Une critique que j'ai souvent entendue lorsque je m'enflamme sur le sport féminin, c'est: "Tu ferais mieux de t'occuper des femmes battues/des femmes précaires/des femmes afghanes." Et lorsque qu'une journaliste (et Petite Ailière aussi) s'est offusquée d'une pub sexiste de Décathlon, les commentateurs ont rivalisé de mépris en parlant de combat d'arrière-garde. Je sais parfaitement qu'il y a des situations autrement plus graves que celles des jeunes filles qui voudraient faire du rugby et qu'on force à faire de la danse. Néanmoins est-ce pour autant futile de s'attacher à améliorer l'image des sportives, et à faire évoluer les mentalités?
Il faut dire que le sport n'a pas toujours bonne presse. Toléré lorsqu'il est pratiqué pour la santé, on méprise ceux de ses plus fervents adeptes qui n'hésitent pas à y consacrer par passion une part importante de leur temps, pour pratiquer ou pour suivre l'actualité. Ne pas aimer le sport, ça fait bien, ça fait intellectuel. On s'imagine des caricatures: jeune coureur cadre dynamique parfaitement insupportable, qui se vante de ses perfs en mangeant des barres bio, ou désolant footballeur beauf et inculte qui passe ses week-ends à insulter les arbitres avant d'aller descendre des bières... choisissez votre camp!
On n'imagine pas les femmes prendre part à cet univers, et on les en écarte volontiers. Paradoxalement, ceci peut venir autant de féministes revendiquées que de fieffés machos, les unes estimant le sport entièrement construit sur des codes masculins à abolir (ou parfaitement inutile), les autres souhaitant garder leur pré carré puisque ces abominables bonnes femmes se sont mis en tête d'investir tous les autres domaines.

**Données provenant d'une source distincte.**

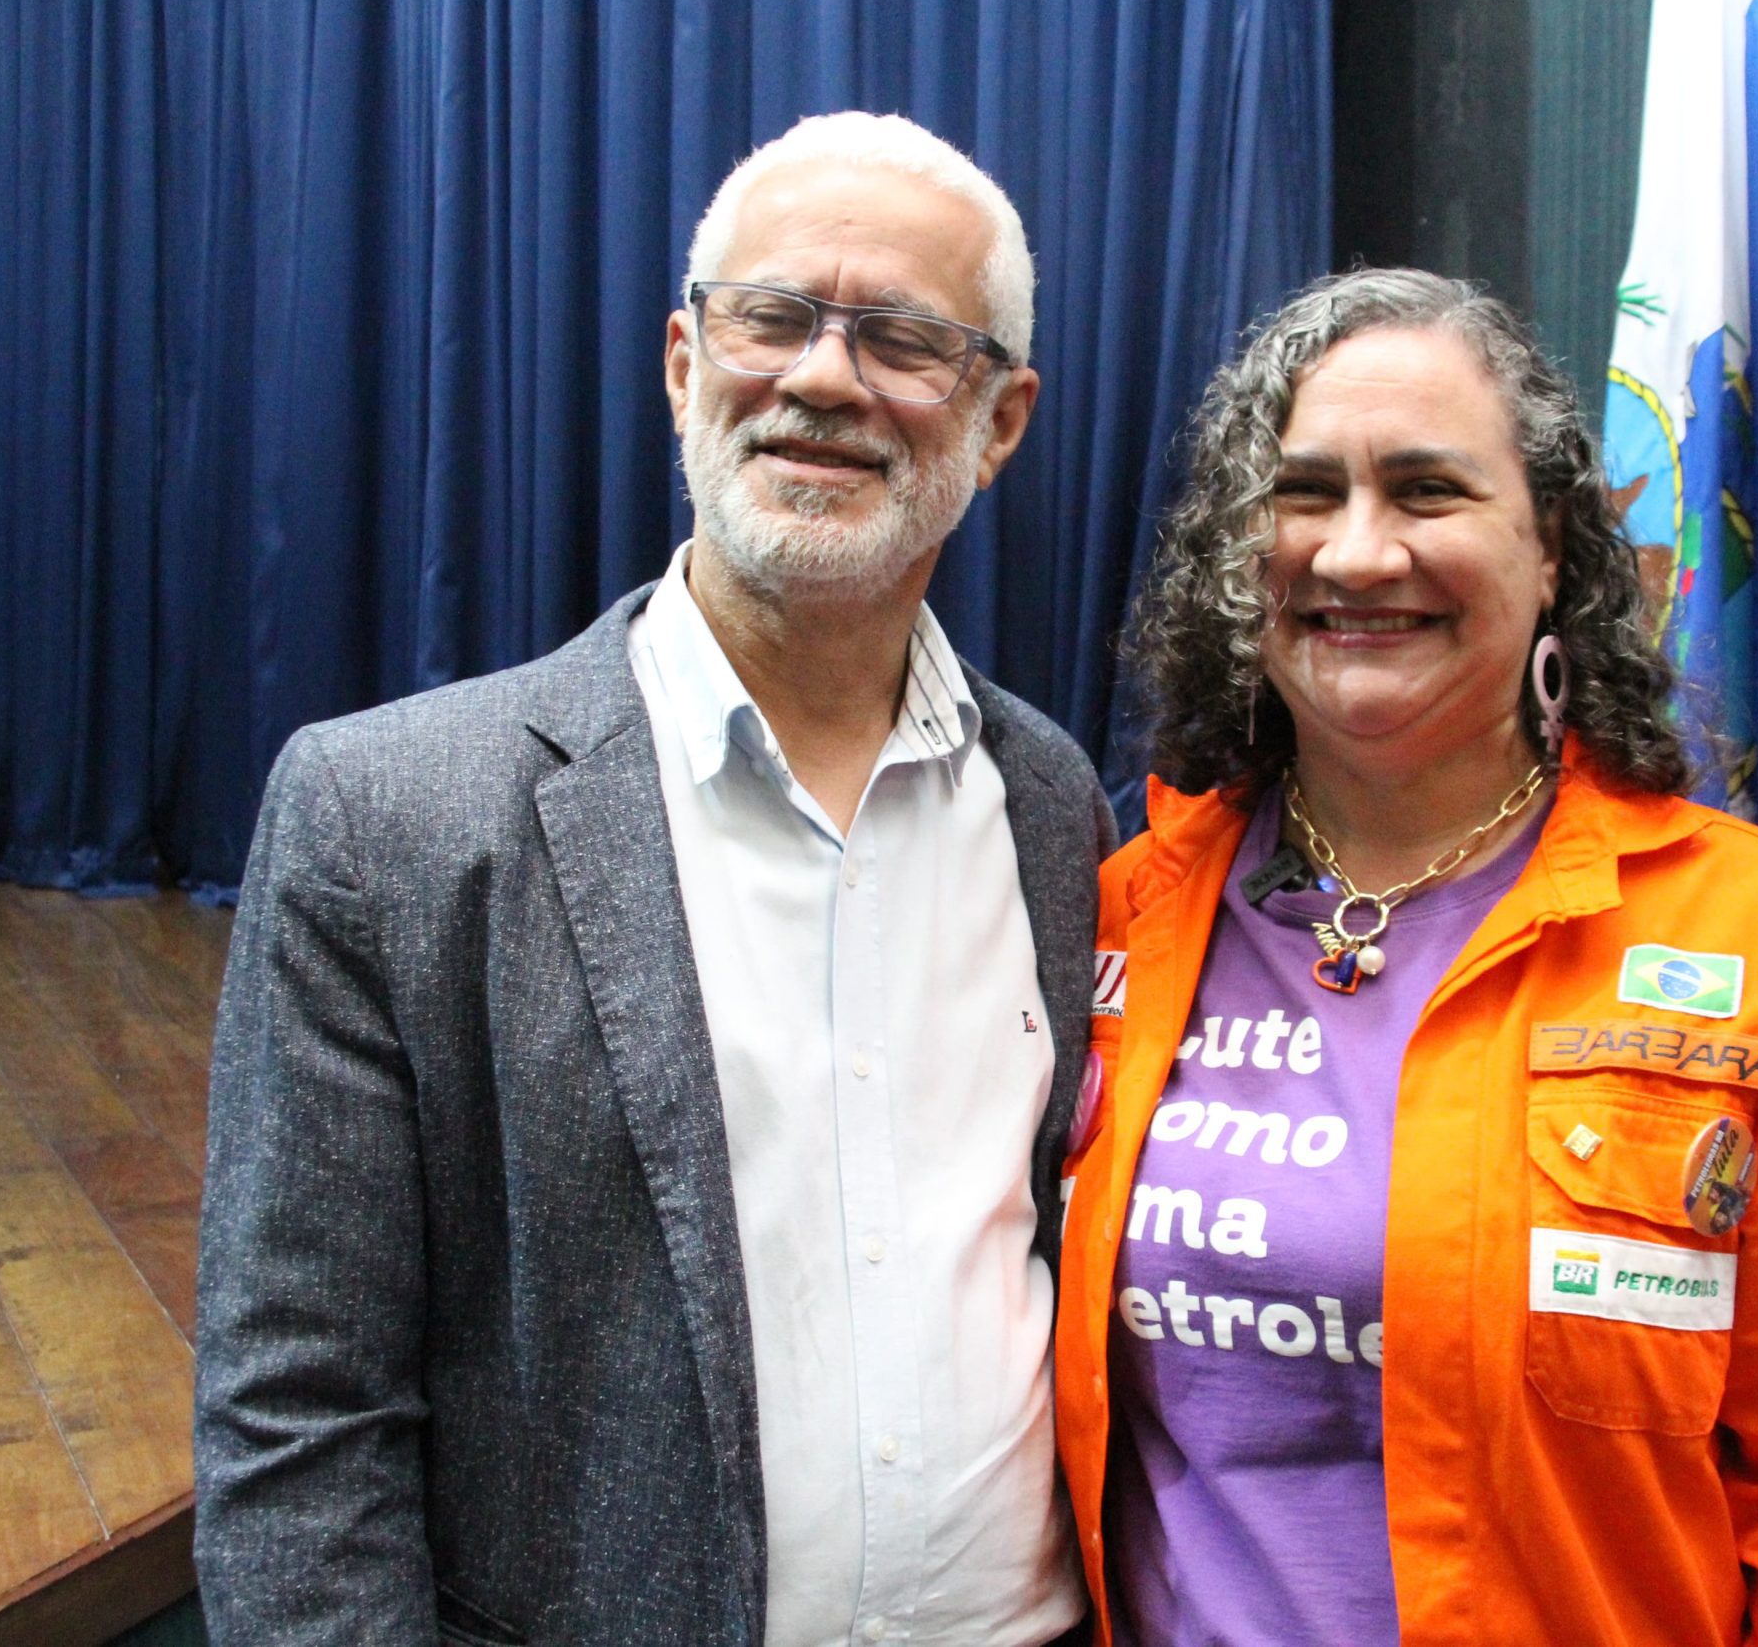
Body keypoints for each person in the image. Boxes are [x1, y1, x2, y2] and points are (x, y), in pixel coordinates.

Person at [194, 112, 1111, 1647]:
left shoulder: (1053, 804)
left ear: (1000, 417)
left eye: (900, 338)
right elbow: (300, 1421)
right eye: (773, 318)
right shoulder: (385, 819)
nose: (825, 377)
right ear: (686, 365)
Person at [1054, 268, 1758, 1646]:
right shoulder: (1117, 912)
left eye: (1428, 490)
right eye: (1304, 493)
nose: (1358, 552)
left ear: (1552, 547)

Personnellement, la simple idée d'être d'accord avec quelqu'un qui ait besoin de placer sa virilté dans un ballon (ou dans une bagnole) me ferait douter de mon opinion. Ensuite je ne suis pas du tout d'accord avec la rengaine "peu importe si les femmes font toutes de la danse tant qu'elles accèdent à l'égalité des salaires" . Justement, l'égalité des salaires, on ne l'a pas. Et ce n'est peut-être pas une coincidence.
Parce que tant que l'on estimera que les lanceuses de poids sont trop musclées, les magazines féminins nous abreuveront de leurs normes de féminité. Tant qu'on restera convaincus qu'il est dans la nature des garçons d'aimer le foot, impossible d'être persuadés que les maths n'ont pas de sexe. Et on n'aura jamais 50% de femmes à Polytechnique si on continue de croire que les sportives n'ont pas l'esprit de compétition.
La parité et la mixité, c'est dans tous les domaines qu'il faut la défendre.